## Text section

AFSCME, AFL-CIO, and its

affiliated LOCAL 366




Case 238

No. 44170



Podell, Ugent & Cross, S.C., Attorneys at Law, by Mr. Jeffrey P. Sweetland, appearing on behalf of the Union.

Mr. Patrick Halligan, Senior Staff Attorney, appearing on behalf of the District.


Milwaukee District Council 48, AFSCME, AFL-CIO, and its affiliated Local 366, hereinafter referred to as the Union, and Milwaukee Metropolitan Sewerage District, hereinafter referred to as the District, are parties to a collective bargaining agreement which provides for the final and binding arbitration of disputes arising thereunder. The Union made a request, with the concurrence of the District, that the Wisconsin Employment Relations Commission designate a member of its staff to act as an arbitrator to hear and decide a grievance over a discharge. The undersigned was so designated. Hearing was held in Milwaukee, Wisconsin on September 25 and October 24, 1990. The hearing was transcribed and the parties filed post-hearing briefs which were exchanged on December 27, 1990.


The grievant was employed by the District as an Operator in the Dryer House at the Jones Island Wastewater Treatment Plant and worked the third shift, 10:30 p.m. to 6:30 a.m. on February 10 and 11, 1990. The grievant's station was on the rear end of the Dryer House with responsibility for the Dryer House and Sledge Storage and his duties were to make rounds to check that everything was running in a satisfactory manner. The grievant also carried a beeper so that he could be contacted about problems should any arise. Although the shift does not formally end until 6:30 a.m., employes generally report to work a half an hour or more early. The District requires an on-coming operator to relieve the off-going operator on the job by being told of the status of the equipment and receiving the beeper. Once this occurs, the off-going operator is free to leave even if it is before the formal end of the shift.

## Dataset rows

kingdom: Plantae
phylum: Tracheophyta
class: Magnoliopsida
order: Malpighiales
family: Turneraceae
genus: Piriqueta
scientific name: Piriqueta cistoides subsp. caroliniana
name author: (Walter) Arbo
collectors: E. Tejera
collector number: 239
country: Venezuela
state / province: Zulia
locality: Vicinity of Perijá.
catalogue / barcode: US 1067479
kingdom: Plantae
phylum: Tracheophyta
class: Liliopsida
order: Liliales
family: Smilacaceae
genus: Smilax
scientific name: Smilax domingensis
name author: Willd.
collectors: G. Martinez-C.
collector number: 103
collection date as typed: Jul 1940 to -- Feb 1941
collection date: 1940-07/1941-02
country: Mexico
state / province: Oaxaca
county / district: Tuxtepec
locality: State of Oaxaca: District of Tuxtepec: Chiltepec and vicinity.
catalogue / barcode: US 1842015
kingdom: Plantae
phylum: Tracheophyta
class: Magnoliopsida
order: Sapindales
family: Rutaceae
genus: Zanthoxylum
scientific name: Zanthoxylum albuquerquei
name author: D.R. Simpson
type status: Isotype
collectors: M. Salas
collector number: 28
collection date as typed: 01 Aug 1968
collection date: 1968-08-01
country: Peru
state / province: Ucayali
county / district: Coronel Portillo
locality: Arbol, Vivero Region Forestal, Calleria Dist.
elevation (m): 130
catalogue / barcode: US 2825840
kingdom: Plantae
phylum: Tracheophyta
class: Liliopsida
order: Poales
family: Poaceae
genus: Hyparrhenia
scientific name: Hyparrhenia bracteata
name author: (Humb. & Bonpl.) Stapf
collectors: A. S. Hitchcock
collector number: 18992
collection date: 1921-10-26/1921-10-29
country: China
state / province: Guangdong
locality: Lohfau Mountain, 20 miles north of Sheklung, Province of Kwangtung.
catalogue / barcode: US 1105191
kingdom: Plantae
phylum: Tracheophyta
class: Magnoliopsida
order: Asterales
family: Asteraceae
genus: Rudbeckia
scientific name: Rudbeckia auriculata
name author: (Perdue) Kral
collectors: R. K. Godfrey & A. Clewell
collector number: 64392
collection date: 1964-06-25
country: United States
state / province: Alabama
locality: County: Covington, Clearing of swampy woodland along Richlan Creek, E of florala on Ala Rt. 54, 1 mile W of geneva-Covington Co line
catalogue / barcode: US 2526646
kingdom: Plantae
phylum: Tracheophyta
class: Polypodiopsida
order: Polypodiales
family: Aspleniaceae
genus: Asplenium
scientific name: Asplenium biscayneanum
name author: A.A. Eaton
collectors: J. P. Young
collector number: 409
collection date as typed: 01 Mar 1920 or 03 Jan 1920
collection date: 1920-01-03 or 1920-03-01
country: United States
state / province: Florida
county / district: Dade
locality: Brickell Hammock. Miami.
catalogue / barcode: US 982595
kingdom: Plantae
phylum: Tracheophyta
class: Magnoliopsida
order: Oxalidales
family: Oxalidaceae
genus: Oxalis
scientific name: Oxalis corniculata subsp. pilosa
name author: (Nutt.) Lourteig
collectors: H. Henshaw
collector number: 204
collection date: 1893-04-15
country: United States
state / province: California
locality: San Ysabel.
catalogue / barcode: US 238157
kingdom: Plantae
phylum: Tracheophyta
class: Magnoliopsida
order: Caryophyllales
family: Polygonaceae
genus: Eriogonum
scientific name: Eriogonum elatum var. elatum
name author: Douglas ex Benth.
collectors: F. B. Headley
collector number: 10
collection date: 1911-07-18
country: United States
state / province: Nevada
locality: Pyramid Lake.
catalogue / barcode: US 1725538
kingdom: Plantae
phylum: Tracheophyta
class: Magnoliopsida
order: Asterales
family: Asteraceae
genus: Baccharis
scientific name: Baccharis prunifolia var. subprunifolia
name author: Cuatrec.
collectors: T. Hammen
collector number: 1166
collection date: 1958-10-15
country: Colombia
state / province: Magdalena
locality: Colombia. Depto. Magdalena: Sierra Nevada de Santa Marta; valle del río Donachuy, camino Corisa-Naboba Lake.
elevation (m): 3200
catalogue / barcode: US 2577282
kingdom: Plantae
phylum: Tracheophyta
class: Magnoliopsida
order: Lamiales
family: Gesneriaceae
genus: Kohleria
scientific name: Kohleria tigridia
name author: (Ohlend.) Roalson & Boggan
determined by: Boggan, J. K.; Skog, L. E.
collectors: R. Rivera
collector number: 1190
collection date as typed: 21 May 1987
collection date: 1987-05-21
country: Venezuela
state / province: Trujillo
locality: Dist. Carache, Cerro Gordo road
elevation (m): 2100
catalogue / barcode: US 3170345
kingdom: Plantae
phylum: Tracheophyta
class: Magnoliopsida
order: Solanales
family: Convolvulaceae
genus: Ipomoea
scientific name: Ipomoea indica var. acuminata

## Requirement
Please extract the arbitration text in full, word for word, from the beginning through its last sentence.

## Response
AFSCME, AFL-CIO, and its

affiliated LOCAL 366




Case 238

No. 44170



Podell, Ugent & Cross, S.C., Attorneys at Law, by Mr. Jeffrey P. Sweetland, appearing on behalf of the Union.

Mr. Patrick Halligan, Senior Staff Attorney, appearing on behalf of the District.


Milwaukee District Council 48, AFSCME, AFL-CIO, and its affiliated Local 366, hereinafter referred to as the Union, and Milwaukee Metropolitan Sewerage District, hereinafter referred to as the District, are parties to a collective bargaining agreement which provides for the final and binding arbitration of disputes arising thereunder. The Union made a request, with the concurrence of the District, that the Wisconsin Employment Relations Commission designate a member of its staff to act as an arbitrator to hear and decide a grievance over a discharge. The undersigned was so designated. Hearing was held in Milwaukee, Wisconsin on September 25 and October 24, 1990. The hearing was transcribed and the parties filed post-hearing briefs which were exchanged on December 27, 1990.


The grievant was employed by the District as an Operator in the Dryer House at the Jones Island Wastewater Treatment Plant and worked the third shift, 10:30 p.m. to 6:30 a.m. on February 10 and 11, 1990. The grievant's station was on the rear end of the Dryer House with responsibility for the Dryer House and Sledge Storage and his duties were to make rounds to check that everything was running in a satisfactory manner. The grievant also carried a beeper so that he could be contacted about problems should any arise. Although the shift does not formally end until 6:30 a.m., employes generally report to work a half an hour or more early. The District requires an on-coming operator to relieve the off-going operator on the job by being told of the status of the equipment and receiving the beeper. Once this occurs, the off-going operator is free to leave even if it is before the formal end of the shift.